The arrival of exchange-traded funds (ETF) options on the SSE 50 Index ETF and SSE 180 Index ETF set to be launched in early August in China’s derivatives market has been well received by market players as they will help to grow the pie bigger for structured products.
The Shanghai Stock Exchange (SSE) released guidelines in July about the risk control, collateral management and position limits of ETF options in preparation to the launch.
“We have just started issuing equity-linked notes but all the products in the market are linked to the CSI300 index so far,” said Yang Lu, senior associate of equity derivatives business at CITIC Securities. “After the introduction of the ETF option, we may also issue notes that are linked to the SSE 50 index and SSE 180 index.”

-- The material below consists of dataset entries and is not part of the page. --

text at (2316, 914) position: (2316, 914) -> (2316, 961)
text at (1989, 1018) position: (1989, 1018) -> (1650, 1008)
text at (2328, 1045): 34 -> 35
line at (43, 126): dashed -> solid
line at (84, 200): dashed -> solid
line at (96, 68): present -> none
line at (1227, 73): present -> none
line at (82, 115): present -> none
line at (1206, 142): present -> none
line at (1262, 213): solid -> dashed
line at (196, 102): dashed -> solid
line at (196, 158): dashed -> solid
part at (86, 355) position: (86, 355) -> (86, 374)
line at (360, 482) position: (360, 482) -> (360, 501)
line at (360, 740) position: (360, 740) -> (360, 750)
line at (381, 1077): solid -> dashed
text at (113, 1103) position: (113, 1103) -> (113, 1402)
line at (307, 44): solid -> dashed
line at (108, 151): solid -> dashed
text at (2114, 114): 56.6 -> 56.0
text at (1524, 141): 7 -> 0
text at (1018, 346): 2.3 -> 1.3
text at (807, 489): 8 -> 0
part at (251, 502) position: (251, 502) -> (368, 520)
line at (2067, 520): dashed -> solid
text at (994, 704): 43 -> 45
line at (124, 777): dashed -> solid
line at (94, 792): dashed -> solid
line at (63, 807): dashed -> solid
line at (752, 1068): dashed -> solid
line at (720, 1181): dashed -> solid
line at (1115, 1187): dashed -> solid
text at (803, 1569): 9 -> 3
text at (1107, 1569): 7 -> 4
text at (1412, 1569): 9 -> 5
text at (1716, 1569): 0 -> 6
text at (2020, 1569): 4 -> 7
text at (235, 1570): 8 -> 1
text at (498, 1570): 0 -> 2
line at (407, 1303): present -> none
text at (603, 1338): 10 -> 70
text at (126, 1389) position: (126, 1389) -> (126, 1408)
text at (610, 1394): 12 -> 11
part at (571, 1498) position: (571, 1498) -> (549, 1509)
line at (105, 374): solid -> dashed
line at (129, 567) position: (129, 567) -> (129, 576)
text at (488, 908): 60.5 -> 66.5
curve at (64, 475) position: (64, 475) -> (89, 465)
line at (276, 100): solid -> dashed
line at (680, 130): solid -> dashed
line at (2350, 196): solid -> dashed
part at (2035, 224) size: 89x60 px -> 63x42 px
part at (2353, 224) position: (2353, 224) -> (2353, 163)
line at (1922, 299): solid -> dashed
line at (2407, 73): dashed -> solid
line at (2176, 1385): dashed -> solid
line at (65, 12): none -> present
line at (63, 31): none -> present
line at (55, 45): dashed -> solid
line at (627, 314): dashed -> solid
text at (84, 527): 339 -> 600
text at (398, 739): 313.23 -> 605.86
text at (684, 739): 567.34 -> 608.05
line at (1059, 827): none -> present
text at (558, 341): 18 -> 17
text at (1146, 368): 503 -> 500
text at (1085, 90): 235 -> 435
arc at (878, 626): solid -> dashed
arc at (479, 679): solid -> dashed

Earlier this year, the market geared up for the launch of stock index options, but China’s regulator seems to have turned its back on them by giving the green light to ETF options first.
Lu said that the reason for the regulator’s choice may be related to the fact that ETF options have a low risk of price fluctuation and are easier to manage.
“No matter if it is an ETF option or a stock index option,” said Lu. “The introduction of the new derivatives will prompt the market by offering more investment choices and help the pie of structured products market grow bigger.”
According to the regulator’s guidelines, investors are divided into individual and institutional investors. The maximum volume of a single option is no more than 500 creation units for individual investors and 1,000 creation units for institutional investors.
Huaxia SSE 50 ETF is the first ETF in China and has CNY21bn ($2.7bn) of assets under management, while the size of Hua An SSE 180 ETF is CNY12bn ($1.5bn).